━━━━━ PASSAGE

It’s in other order of events that Sarah behaved weak (in my opinion). She married Hugh, a man she didn’t truly love but with whom she was only in love (we can discuss what means to be in love and what true love means; for me there are deep differences: a teenager is in love with each and every of the gazillion boyfriends she has while she’s in high school, but not truly in love with any of them, if I’m explaining myself), a man who had dazzled her but nothing else. She married him because her mum wanted her to do so, more based in social conventions than on important reasons. She could have had the babies and start working as a professional ballerina to support them, but she didn’t. She went to live with a man who had evidently lied to her, even though he preferred to turn a blind eye towards the fact. She allowed herself to fall into post-partum depression, only because it was the easiest way to escape. That’s why I say she has behaved weak.
The above is another reason why I want to understand where are you going with your story, because I might have misjudged the MC and may be proving the wrong advice, which I don’t want to.
One last comment: Hugh is the bad guy here. Make sure he has a reason why. I mean, people are not mean just because. Apparently, it’s easier for Hugh to dump Sarah than to keep her against her will, so, there seem to be few reasons why he keeps insisting. Of course, he might be a kinda psycho who relishes on Sarah saying she loves him when she doesn’t. In that case, make sure he IS a psycho. Otherwise, a mean guy who is mean only for the sake of being mean, like the bad guy in tonnes of soap operas, simply doesn’t hold water and will turn him into an unbelievable character. You don’t need to explicitly explain what the hell is going on inside this brain, it’s enough if you hint it. So far, lemme tell you what I’ve understand from the hints given so far: the guy likes Sarah, but he’s not necessarily in love with her, maybe he likes to control people, even though the latter is not super clear. He’s into some dirty business, probably drugs, white slave traffic, or something of the sort. If he’s the controlling type, then I think you need to write a coupla scenes, not necessarily about Sarah, where he is shown to be greed of control, and thus his ways with Sarah are explained (he treats her like something of his own rather than like a person).
Finally, how about the babies? Is he a caring father or are they only the key to controlling Sarah? This is very important because it will not only further explain Hugh’s behaviour, but will set definite, underlying character traits that will turn him into a tri-dimensional entity.
Wow! Such a large comment. Hope it’s useful.

━━━━━━━━━━
━━━━━ DATA SUPPLIED

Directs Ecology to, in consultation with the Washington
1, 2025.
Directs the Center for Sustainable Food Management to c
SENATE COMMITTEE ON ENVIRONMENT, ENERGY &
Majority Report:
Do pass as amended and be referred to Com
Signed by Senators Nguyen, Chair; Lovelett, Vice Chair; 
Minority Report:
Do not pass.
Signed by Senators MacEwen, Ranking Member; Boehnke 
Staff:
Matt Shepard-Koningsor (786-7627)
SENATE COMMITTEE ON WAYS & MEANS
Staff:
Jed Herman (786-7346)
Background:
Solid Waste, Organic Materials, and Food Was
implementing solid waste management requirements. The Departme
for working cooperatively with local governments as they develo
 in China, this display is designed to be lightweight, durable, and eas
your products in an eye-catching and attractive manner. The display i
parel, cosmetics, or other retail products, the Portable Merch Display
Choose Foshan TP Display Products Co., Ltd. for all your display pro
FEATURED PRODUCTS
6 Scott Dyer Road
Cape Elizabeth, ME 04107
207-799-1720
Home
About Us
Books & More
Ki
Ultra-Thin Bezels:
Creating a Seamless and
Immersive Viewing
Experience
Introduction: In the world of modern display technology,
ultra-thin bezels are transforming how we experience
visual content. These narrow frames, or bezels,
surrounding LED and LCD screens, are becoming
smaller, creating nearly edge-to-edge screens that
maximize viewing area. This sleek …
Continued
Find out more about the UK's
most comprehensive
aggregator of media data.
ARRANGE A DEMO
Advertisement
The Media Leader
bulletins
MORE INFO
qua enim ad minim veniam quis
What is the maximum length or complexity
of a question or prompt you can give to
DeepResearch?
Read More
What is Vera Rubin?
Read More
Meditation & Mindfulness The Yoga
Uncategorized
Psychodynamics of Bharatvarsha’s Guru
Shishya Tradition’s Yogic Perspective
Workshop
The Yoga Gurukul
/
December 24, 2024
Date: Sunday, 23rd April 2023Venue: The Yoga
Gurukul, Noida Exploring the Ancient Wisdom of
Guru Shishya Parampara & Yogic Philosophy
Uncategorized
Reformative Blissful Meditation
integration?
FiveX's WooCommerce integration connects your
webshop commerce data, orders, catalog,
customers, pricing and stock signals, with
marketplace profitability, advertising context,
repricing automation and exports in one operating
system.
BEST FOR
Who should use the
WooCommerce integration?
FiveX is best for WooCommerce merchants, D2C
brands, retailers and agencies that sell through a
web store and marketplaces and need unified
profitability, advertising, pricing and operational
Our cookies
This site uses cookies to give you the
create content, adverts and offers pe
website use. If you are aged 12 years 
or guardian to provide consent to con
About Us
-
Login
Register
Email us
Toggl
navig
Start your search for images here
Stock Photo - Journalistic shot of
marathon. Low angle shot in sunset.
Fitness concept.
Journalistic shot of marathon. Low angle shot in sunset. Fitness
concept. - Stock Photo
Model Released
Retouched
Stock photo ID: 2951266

━━━━━━━━━━
━━━━━ DATA SUPPLIED

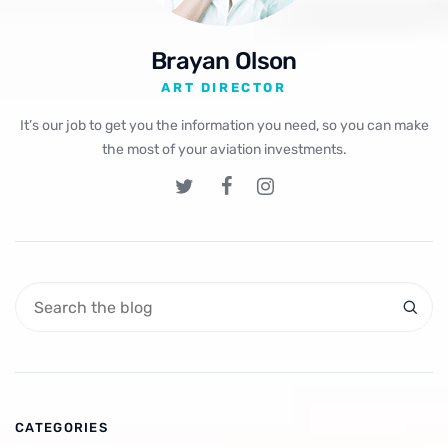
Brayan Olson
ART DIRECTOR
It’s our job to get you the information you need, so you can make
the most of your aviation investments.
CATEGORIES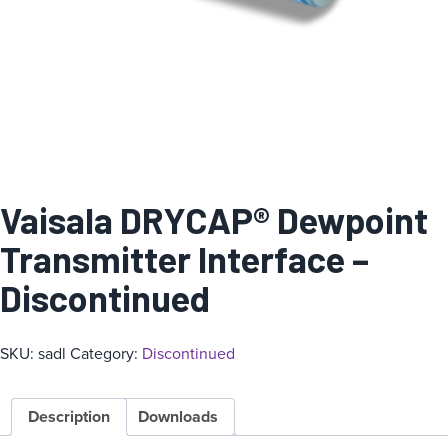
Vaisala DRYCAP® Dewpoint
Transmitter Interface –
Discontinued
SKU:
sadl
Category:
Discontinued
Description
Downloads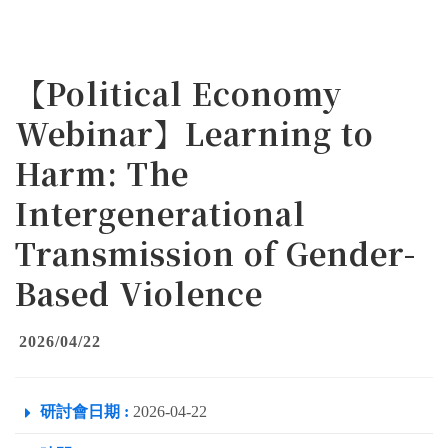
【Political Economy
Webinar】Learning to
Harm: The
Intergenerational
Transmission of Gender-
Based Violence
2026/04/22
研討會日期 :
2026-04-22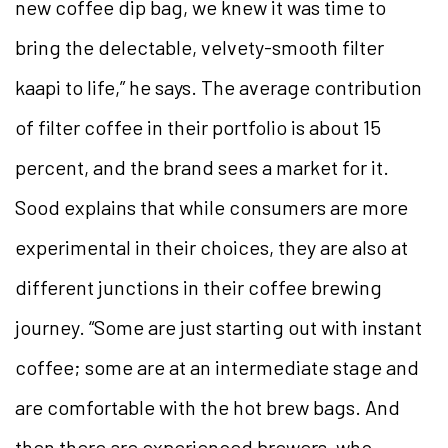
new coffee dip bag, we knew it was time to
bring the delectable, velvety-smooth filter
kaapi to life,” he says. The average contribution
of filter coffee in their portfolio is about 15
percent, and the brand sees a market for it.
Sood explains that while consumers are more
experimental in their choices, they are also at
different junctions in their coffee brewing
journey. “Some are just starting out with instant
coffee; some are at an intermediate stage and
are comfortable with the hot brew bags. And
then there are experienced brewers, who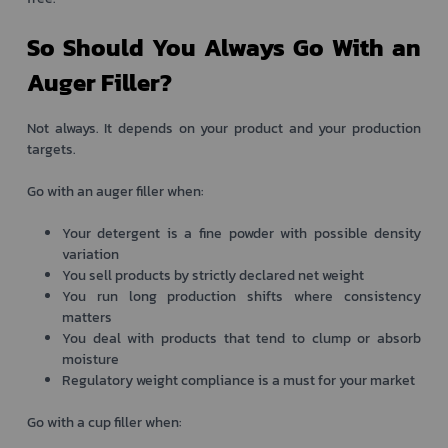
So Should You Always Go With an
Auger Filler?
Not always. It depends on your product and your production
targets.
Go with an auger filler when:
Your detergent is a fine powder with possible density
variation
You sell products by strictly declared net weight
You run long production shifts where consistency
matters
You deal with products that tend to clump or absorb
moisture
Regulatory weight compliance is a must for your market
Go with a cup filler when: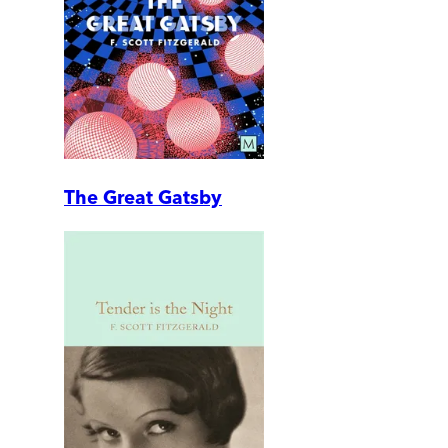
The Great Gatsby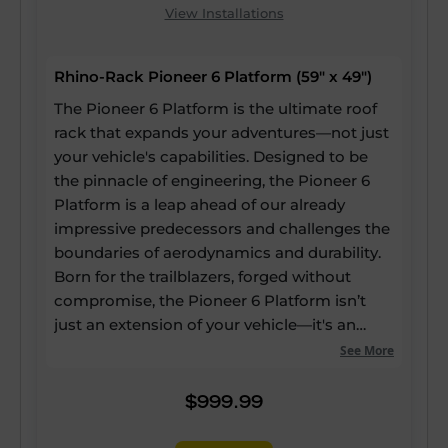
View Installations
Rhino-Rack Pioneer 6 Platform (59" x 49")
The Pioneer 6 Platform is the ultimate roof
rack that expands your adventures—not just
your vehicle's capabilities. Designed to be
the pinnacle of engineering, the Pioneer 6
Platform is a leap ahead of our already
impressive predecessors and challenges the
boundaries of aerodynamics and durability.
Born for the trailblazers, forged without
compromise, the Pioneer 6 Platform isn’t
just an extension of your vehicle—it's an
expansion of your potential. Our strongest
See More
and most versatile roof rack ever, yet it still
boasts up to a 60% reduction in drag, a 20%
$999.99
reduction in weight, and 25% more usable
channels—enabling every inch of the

━━━━━━━━━━

● **EXERCISE**: Extract everything from "Finally, how about" down to "Hope it’s useful." in the story critique.

● **ANSWER SECTION**:
Finally, how about the babies? Is he a caring father or are they only the key to controlling Sarah? This is very important because it will not only further explain Hugh’s behaviour, but will set definite, underlying character traits that will turn him into a tri-dimensional entity.
Wow! Such a large comment. Hope it’s useful.